On June 20 at 4:44 CDT in the northern hemisphere the sun will be vertically overhead at a geographic location in the northern hemisphere. If you are located precisely on a longitudinal line North of that 'zenith position' at some arbitrary northern latitude, you will have the opportunity to calculate the approximate circumference of the earth, assuming that it is spherically shaped.
...The two key numbers that are necessary are the angle that the shadow of a vertical pole or stick forms at precise!y 4:44 CDT, and also the geographic distance between the po!e location and the overhead sun zenith position, which is necessarily located further south of the pole/stick location.
The method was first described by the Greek mathematician Erathosthenes:
Erathosthenes.
An explanatory diagram:

Consequently, R, the radius of the earth, is found to be approximately = d/(tan A),
and the circumference C=2π R.
Where:
d is the longitudinal geographic distance between the two points.
A is the angle made by the shadow of the pole at the northern geographic position.

... It may be that this method would be more accurate when a shorter d measurement is possible, as opposed to a vertical stick positioned at an extreme northern latitude.

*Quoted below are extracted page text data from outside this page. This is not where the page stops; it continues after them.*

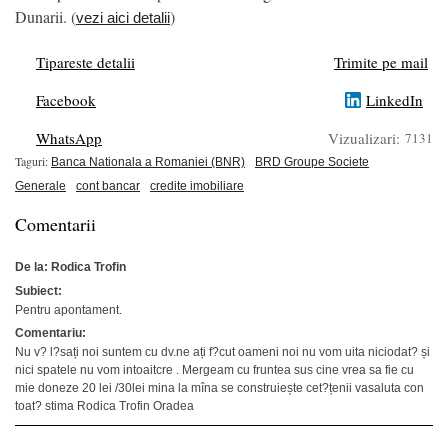
Dunarii. (
)
vezi aici detalii
Tipareste detalii
Trimite pe mail
Facebook
LinkedIn
WhatsApp
Vizualizari:
7131
Taguri:
Banca Nationala a Romaniei (BNR)
BRD Groupe Societe
Generale
cont bancar
credite imobiliare
Comentarii
De la: Rodica Trofin
Subiect:
Pentru apontament.
Comentariu:
Nu v? l?sați noi suntem cu dv.ne ați f?cut oameni noi nu vom uita niciodat? și
nici spatele nu vom intoaitcre . Mergeam cu fruntea sus cine vrea sa fie cu
mie doneze 20 lei /30lei mina la mîna se construiește cet?țenii vasaluta con
toat? stima Rodica Trofin Oradea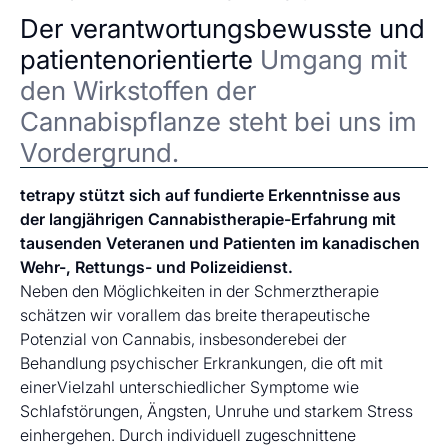
Der verantwortungsbewusste und
patientenorientierte
Umgang mit
den Wirkstoffen der
Cannabispflanze steht bei uns im
Vordergrund.
tetrapy stützt sich auf fundierte Erkenntnisse aus
der langjährigen Cannabistherapie-Erfahrung mit
tausenden Veteranen und Patienten im kanadischen
Wehr-, Rettungs- und Polizeidienst.
Neben den Möglichkeiten in der Schmerztherapie
schätzen wir vorallem das breite therapeutische
Potenzial von Cannabis, insbesonderebei der
Behandlung psychischer Erkrankungen, die oft mit
einerVielzahl unterschiedlicher Symptome wie
Schlafstörungen, Ängsten, Unruhe und starkem Stress
einhergehen. Durch individuell zugeschnittene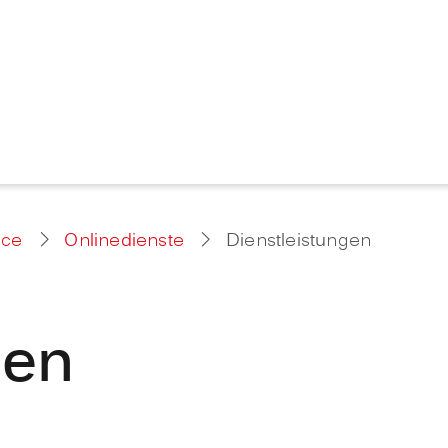
ice
Onlinedienste
Dienstleistungen
gen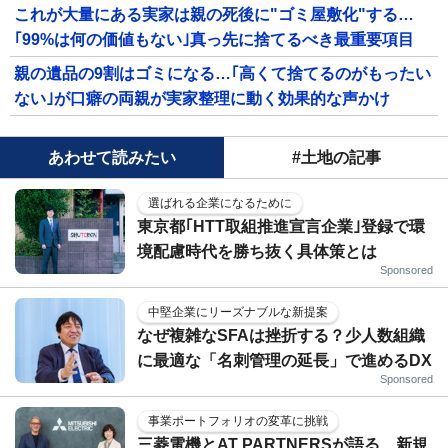
これが大量にある実家は親の死後に"ゴミ屋敷化"する…
｢99%は何の価値もない｣真っ先に捨てるべき最重要項目
親の遺品の9割はゴミになる…｢高くて捨てるのがもったい
ない｣が口癖の両親が実家整理に動く効果的な声かけ
あわせて読みたい
#土地の記事
選ばれる企業になるために
東京都｢HTT取組推進宣言企業｣登録で環
境配慮時代を勝ち抜く具体策とは
Sponsored
中堅企業にリーズナブルな新提案
なぜ複雑なSFAは挫折する？少人数組織
に最適な「名刺管理の延長」で進めるDX
Sponsored
事業ポートフォリオの変革に挑戦
三菱電機とAT PARTNERSが語る、新規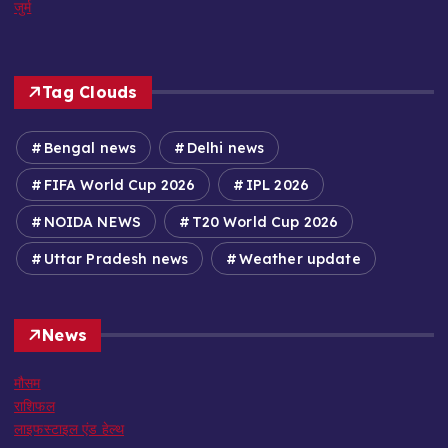
जुर्म
Tag Clouds
Bengal news
Delhi news
FIFA World Cup 2026
IPL 2026
NOIDA NEWS
T20 World Cup 2026
Uttar Pradesh news
Weather update
News
मौसम
राशिफल
लाइफस्टाइल एंड हेल्थ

The southern zenith position for my particular location is at approximately 23 degrees North latitude, and my shadow angle measurement position is at about 30 degrees North latitude. I seem to be located on about the same longitudinal line as the sun zenith position, thereby allowing a reasonably simple estimate of d.

 

What does this have to do with the summer solstice?

Pick any day of the year. Pick (pretty much) any two points at different latitudes with a known north-south distance between them. Measure the angle that the shadow makes with the stick at the one position at local noon. Do same thing at the other location at its local noon, measuring the angle in the same direction (so the angles have opposite sign if they are on opposite sides of the sun's current latitude. Subtract one angle from the other and take the absolute value. The north-south distance subtended by the arc is merely D=Rθ, so

R = D/θ

It's actually one of the experiments I would really like to do with my daughter some day when we go on vacation. To make it practical, we would make the measurements on two successive days (making the assumption that the sun's elevation hadn't changed too much, which argues for making the measurements near one of the solstices) and using points at least 500 miles apart. The tricky parts will be determining local noon with sufficient accuracy and measuring the angle with sufficient accuracy, so those are things we would work on ahead of time.

As for Eratosthenes, the method you describe is not the method he used (which has been lost), it is a simplified version containing several wrong assumptions that was published by Cleomedes.